Friday, June 25, 2010

Harper's Colic

(I know I have mentioned before that Harper has colic, but I know that I downplayed its severity.  This is the real story of Harper's colic.)
My mom had warned me before I had Harper that I had colic as a baby.  Wade's mother warned me that he had colic as a baby.  Therefore, I concluded, our baby would also have colic.  All this meant to me was I would have a baby who screamed all the time.
But what is colic, really?  I looked it up on webmd.com and realized I was pretty much right:
"All babies cry, but sometimes a baby will cry for hours at a time, no matter what you do. This extreme type of crying in a baby between 3 weeks and 3 months of age is called colic. Although it is upsetting for parents and caregivers, colic is normal for some babies.
Doctors usually diagnose colic when a healthy baby cries harder than expected in a "3" pattern: more than 3 hours a day more than 3 days a week for at least 3 weeks in a row. Colic is usually worst when babies are around 6 to 8 weeks of age and goes away on its own between 8 and 14 weeks of age."
There are no causes, no reasons for colic.  It may be because their nervous system isn't developed.  It may be due to a "sensitive temperament" whatever the hell that means.   Harper's "episodes," as I like to call them, began when she was three weeks old.  This is her 12th week and she will be 3 months on the 29th.  Maybe, just maybe, we will get lucky and this will all stop at 14 weeks.  I've heard tell, though, that we may not be that lucky.  Some go to five months or, HEAVEN FORBID, 7 months like this.  YIKES.
For a first-time mom (and I'm sure it's the same for those who have multiple kids...it's just quite a shock for a new parent) when this all began, I was a complete wreck.  Absolutely nothing would calm her down.  I felt like a failure; like the world's worst mother.  I don't believe in letting a baby cry it out and I felt that that was what I was doing to her.  Some nights she screamed/cried/wailed for 2 hours and some nights she would go strong for 5 or 6.  It is only frustrating because there is no cure, no simple way to help her.  I look at my baby with her pouty lip and my heart just falls to pieces.  She looks at me with eyes begging for help.  Momma, why can't you make this stop?! That's what those beautiful blue eyes are asking me.  I apologize over and over to her during her episodes.  I tell her I love her more than anything or anyone else.  I hold her close so she knows I'm there for her.  There's no worse feeling in the world than knowing you can't help your baby.  There were a few times where it was all day and all night crying.  And just when I was about to the breaking point, she got better.  At about 8 weeks old, she was happy during the day.  She gave me her first smiles.  We played and I sang her songs and read her storybooks.  The nights were still bad, but it was those days that made it all worthwhile.

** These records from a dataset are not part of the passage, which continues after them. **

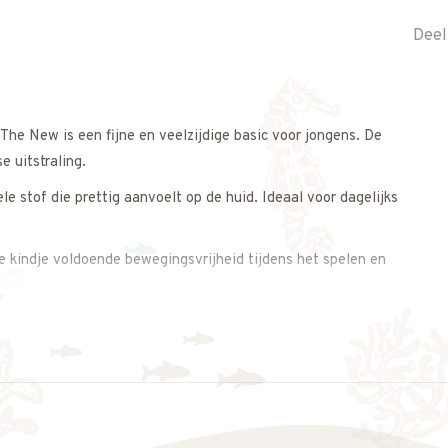
Deel
The New
is een fijne en veelzijdige basic voor jongens. De
e uitstraling.
e stof die prettig aanvoelt op de huid. Ideaal voor dagelijks
e kindje voldoende bewegingsvrijheid tijdens het spelen en
The New
f joggingbroek voor een casual outfit.
r elke dag.
 op. We adviseren je graag.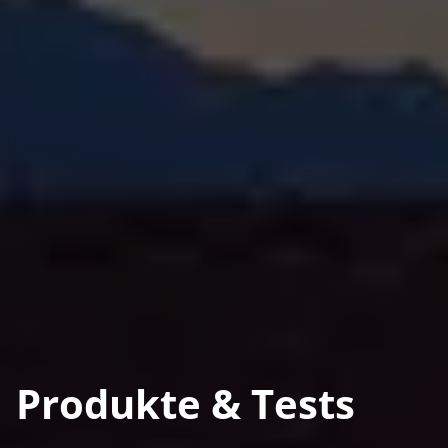
Produkte & Tests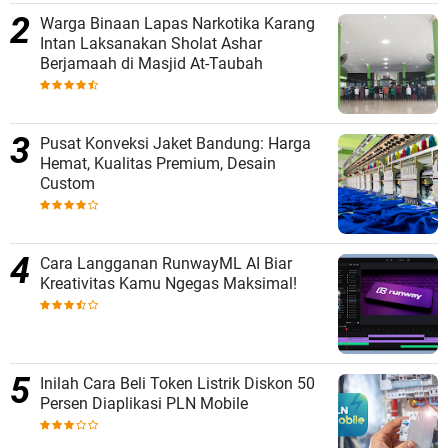
Warga Binaan Lapas Narkotika Karang
Intan Laksanakan Sholat Ashar
Berjamaah di Masjid At-Taubah
Pusat Konveksi Jaket Bandung: Harga
Hemat, Kualitas Premium, Desain
Custom
Cara Langganan RunwayML AI Biar
Kreativitas Kamu Ngegas Maksimal!
Inilah Cara Beli Token Listrik Diskon 50
Persen Diaplikasi PLN Mobile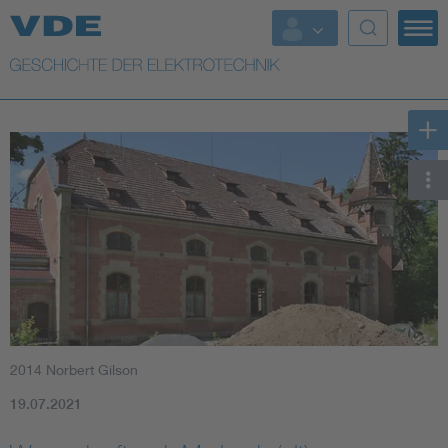
Top Themen
Weitere Themen
2014 Norbert Gilson
19.07.2021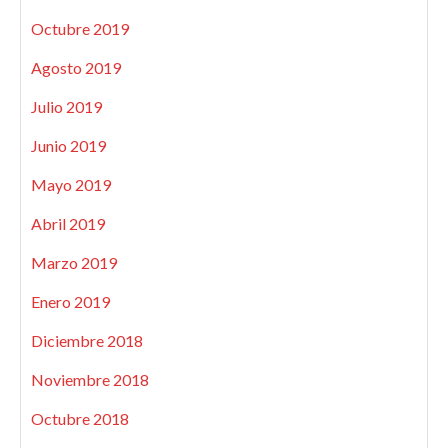
Octubre 2019
Agosto 2019
Julio 2019
Junio 2019
Mayo 2019
Abril 2019
Marzo 2019
Enero 2019
Diciembre 2018
Noviembre 2018
Octubre 2018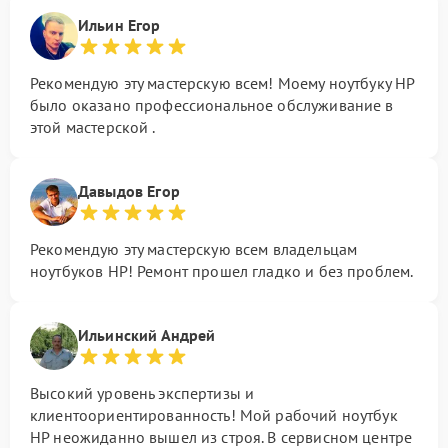
Ильин Егор
Рекомендую эту мастерскую всем! Моему ноутбуку HP
было оказано профессиональное обслуживание в
этой мастерской .
Давыдов Егор
Рекомендую эту мастерскую всем владельцам
ноутбуков HP! Ремонт прошел гладко и без проблем.
Ильинский Андрей
Высокий уровень экспертизы и
клиентоориентированность! Мой рабочий ноутбук
HP неожиданно вышел из строя. В сервисном центре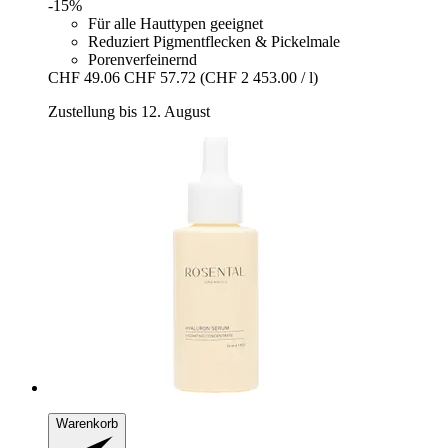
-15%
Für alle Hauttypen geeignet
Reduziert Pigmentflecken & Pickelmale
Porenverfeinernd
CHF 49.06
CHF 57.72
(CHF 2 453.00 / l)
Zustellung bis 12. August
Warenkorb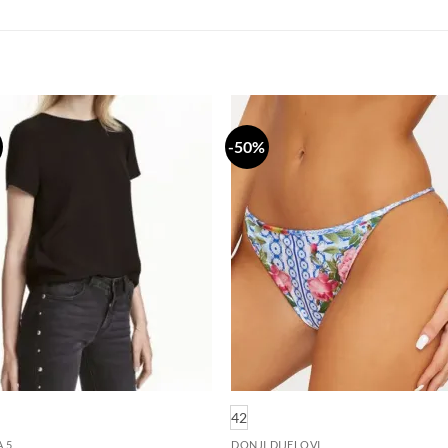
-50%
Dodaj
Do
na
n
listu
li
želja
že
42
A 5
DONJI DIJELOVI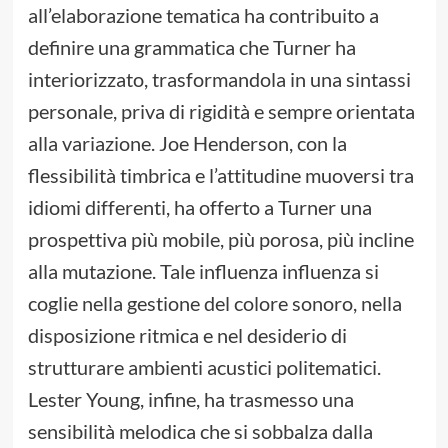
all’elaborazione tematica ha contribuito a
definire una grammatica che Turner ha
interiorizzato, trasformandola in una sintassi
personale, priva di rigidità e sempre orientata
alla variazione. Joe Henderson, con la
flessibilità timbrica e l’attitudine muoversi tra
idiomi differenti, ha offerto a Turner una
prospettiva più mobile, più porosa, più incline
alla mutazione. Tale influenza influenza si
coglie nella gestione del colore sonoro, nella
disposizione ritmica e nel desiderio di
strutturare ambienti acustici politematici.
Lester Young, infine, ha trasmesso una
sensibilità melodica che si sobbalza dalla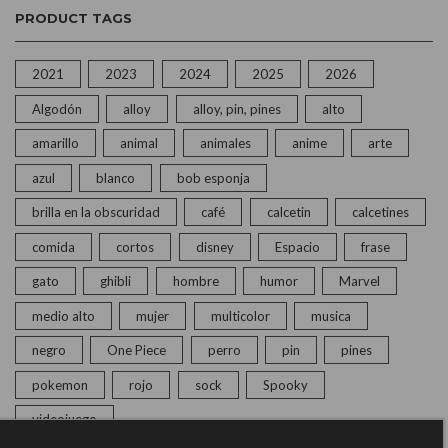
PRODUCT TAGS
2021
2023
2024
2025
2026
Algodón
alloy
alloy, pin, pines
alto
amarillo
animal
animales
anime
arte
azul
blanco
bob esponja
brilla en la obscuridad
café
calcetin
calcetines
comida
cortos
disney
Espacio
frase
gato
ghibli
hombre
humor
Marvel
medio alto
mujer
multicolor
musica
negro
One Piece
perro
pin
pines
pokemon
rojo
sock
Spooky
videojuego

And then last week happened and she was back at it.  We tried the vacuum cleaner (which worked a handful of times).  Harper is very content outside because of all the noise, but that wasn't an option thanks to the massive amounts of rained we endured.  If it wasn't for my mother (!), father, and husband, I don't know how I would have gotten through these weeks with my head still attached.  I know I would have made it through because she's my baby, my world.  But they all kept me sane.  When I needed to fall down exhausted into a chair or eat or even go to the bathroom, they were there to step in.  There's nothing like a good support team to get you through the bad times.

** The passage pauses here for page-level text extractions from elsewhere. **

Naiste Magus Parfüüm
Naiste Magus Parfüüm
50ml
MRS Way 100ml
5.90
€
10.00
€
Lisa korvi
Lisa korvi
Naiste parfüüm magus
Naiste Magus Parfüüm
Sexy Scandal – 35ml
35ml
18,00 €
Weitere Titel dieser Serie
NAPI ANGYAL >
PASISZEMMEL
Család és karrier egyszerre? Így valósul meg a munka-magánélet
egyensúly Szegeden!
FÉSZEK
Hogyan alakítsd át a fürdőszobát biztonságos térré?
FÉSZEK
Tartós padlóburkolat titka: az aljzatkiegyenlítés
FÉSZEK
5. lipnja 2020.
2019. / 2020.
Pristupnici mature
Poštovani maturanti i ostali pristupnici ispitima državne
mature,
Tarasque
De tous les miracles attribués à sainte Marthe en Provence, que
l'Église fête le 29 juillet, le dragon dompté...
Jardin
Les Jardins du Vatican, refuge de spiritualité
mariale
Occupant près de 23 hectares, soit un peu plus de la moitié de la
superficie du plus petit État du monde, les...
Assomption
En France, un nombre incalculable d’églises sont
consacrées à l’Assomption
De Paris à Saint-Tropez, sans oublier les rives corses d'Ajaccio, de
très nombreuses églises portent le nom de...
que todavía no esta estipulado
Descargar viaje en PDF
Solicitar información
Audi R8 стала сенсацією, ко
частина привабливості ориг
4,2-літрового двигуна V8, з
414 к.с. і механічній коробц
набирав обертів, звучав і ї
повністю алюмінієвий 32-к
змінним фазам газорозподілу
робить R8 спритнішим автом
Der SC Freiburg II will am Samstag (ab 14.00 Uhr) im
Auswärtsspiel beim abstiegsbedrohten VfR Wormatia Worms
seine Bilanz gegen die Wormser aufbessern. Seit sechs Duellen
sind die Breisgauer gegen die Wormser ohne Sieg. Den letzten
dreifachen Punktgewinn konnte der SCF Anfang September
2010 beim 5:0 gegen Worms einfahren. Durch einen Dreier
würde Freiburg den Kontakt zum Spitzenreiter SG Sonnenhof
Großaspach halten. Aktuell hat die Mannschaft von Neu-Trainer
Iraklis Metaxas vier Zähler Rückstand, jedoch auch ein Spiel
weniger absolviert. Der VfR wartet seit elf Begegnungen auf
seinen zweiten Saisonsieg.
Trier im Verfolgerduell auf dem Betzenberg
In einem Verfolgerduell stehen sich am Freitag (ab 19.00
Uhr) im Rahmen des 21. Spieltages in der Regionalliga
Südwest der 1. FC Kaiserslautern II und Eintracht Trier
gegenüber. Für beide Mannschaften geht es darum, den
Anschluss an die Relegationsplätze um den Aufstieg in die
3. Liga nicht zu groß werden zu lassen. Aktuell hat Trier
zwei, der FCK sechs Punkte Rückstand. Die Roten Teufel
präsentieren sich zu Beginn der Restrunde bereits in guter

I broke down and bought some organic gripe water last weekend.  It's supposed to help with hiccups (which she gets at least 2 times a day), teething, upset stomach, and gas.  I've been giving it to her twice a day, sometimes three times.  I don't know if it has really helped, but this has been a glorious week.  Lots of "talking," smiles, rolling over (!), kisses, and oh so much more! 
Dealing with a colic-y baby is an adjustment.  It's so difficult at times and completely exhausting.  But I wouldn't trade one millisecond of my moments with her - good or bad.  Even though I hope and wish that her colic episodes are coming to an end (or have ended!) she is my everything and I will do my damnedest to make sure she is happy, healthy, and thriving no matter what.